Память. рассказ
Несколько раз к нему подходил механник .Посмотрит , молча и уйдет, так и не сказав ни слова . Николаю Игнатьевичу было страшно неловко за себя.
Незадолго до обеда механник заглянул в мастерскую снова. Не выдержав расстерянно- виноватого взгляда Николая Игнатьевича, он подошел к нему, тронул за плечо и, как бы извиняясь, тихо пробурчал: " Ладно, что уж там...иди... ужо сделаешь."
Николай Игнатьевич пытался было возразить, но механник укоризненно взглянул на слесаря и, как бы оправдываясь, сказал: " Думаешь, я не понимаю?... Отдохнуть тебе надо. Ты иди, а я Ивана пришлю."
Тихо скрипнула дверь за ушедшим. Николай Игнатьевич еще долго сидел на корточках перед разобранным двигателем и все старался настроиться на рабочий лад. Убедившись в тщетности усилий, он тяжело вздохнул и стал собирать инструмент. Потом долго и тщательно вытирал руки о ветошь, неторопливо переоделся и вышел на сверкающую на солнце заснеженную деревенскую улицу.
Дома жена быстро собрала на стол обед. Пахучие , дымящие щи из квашенной капусты не возбуждали привычного аппетита. Отхлебнув несколько ложек горяченького, Николай Игнатьевич отодвинул тарелку, встал из- за стола и отправился на свою лежанку. Задернув ситцевый полог, он прилег на диван и попытался хоть ненадолго уснуть, с тем, чтобы отогнать прочь навязчивые воспоминания.

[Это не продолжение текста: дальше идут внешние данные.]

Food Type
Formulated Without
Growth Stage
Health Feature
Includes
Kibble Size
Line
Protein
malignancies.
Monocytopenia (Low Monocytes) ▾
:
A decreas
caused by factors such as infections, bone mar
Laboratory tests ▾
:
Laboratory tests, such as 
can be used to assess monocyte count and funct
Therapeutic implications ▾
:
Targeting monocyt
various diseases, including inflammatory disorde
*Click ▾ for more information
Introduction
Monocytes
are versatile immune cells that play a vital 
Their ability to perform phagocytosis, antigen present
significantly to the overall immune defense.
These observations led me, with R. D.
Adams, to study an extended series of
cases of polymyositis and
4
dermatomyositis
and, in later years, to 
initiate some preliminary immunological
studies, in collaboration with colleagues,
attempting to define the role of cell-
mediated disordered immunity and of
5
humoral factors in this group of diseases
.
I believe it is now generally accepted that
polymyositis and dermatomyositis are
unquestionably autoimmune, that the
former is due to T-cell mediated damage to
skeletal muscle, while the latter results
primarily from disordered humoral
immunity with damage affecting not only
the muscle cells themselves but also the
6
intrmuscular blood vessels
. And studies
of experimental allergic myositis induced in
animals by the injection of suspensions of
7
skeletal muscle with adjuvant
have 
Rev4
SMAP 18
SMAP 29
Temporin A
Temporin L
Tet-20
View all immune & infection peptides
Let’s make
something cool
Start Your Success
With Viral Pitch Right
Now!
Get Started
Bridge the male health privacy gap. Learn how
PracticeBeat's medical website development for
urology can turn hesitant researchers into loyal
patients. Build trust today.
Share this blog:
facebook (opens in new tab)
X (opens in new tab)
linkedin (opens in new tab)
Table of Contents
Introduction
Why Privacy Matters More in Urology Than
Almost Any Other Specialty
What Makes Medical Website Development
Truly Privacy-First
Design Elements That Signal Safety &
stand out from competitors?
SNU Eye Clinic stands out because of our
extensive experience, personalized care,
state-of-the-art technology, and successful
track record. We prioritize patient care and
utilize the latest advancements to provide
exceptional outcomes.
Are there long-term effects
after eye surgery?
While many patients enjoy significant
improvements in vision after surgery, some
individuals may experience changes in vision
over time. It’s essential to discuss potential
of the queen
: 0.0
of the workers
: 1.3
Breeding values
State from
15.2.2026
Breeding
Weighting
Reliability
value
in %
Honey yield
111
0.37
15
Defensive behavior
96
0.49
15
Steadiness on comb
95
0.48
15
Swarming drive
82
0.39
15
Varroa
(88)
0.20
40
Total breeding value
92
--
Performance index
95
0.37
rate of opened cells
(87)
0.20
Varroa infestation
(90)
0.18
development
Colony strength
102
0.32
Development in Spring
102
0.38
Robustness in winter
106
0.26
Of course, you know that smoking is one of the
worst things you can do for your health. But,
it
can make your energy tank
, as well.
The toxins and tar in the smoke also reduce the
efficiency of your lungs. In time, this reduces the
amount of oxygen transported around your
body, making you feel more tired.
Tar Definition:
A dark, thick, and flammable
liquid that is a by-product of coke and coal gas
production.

Его мучительные мысли были о войне. Даже не о всей войне, не о той, какой помнят ее миллионы советских людей, а лишь о коротком эпизоде из этой войны, о дне, когда внезапно оборвалось его детство...
Был январь 1942 года... Уже около трех месяцев в их деревне хозяйничали гитлеровцы. Грозно бряцая оружием, наводя страх на ребятишек, они часто врывались в дома колхозников и, по- обыкновению, властно и грубо требовали съестного: яиц, хлеба, молока, масла.Обшарив погреба, амбары, сени, они уносили последние жалкие крохи припасов, не гнушаясь прихватить заодно кое- что из тряпья. Тех, кто сопротивлялся грабежу, гитлеровцы избивали прикладами автоматов, тяжелыми каблуками сапог.
В одну из темных январских ночей, на окраину деревни, в небольшой домик, крадучись, прошел незнакомый человек. Хозяин дома- бывший бригадир еще в начале войны ушел на фронт. Небольшим хозяйством его теперь заведовал его престарелый отец-70 летний худощавый старичок с окладистой посеребрянной бородой.
Незнакомец был связной партизан одной из групп, действующих в здешних местах. Окруженные со всех сторон, загнанные фашистами в топи, партизаны потеряли связь с другими отрядами. Быстро иссякали запасы продовольствия. И тогда командир , обеспокоенный этим обстоятельством , послал связного разузнать, у кого из жителей окрестных сел можно было бы достать продуктов. .
Разговор был недолгим. Уже через четверть часа незнакомец торопливо уходил в сторону леса.
На следующий день Иван Кузьмич, так звали старика, как- то ухитрился переговорить с несколькими колхозницами, а те в свою очередь поговорили с другими и вот уже через два дня общими усилиями была собрана небольшая посылка партизанам.
Измученные, изнуренные тяжелой работой и постоянным недоеданием, обобранные фашистами, колхозники наскребли в своих, чудом уцелевших тайниках немного прошлогоднего запаса зерна, муки, набрали несколько десятков картофелин и, крадучись, хоронясь от посторонних и любопытных глаз , снесли все это в избу Ивана Кузьмича.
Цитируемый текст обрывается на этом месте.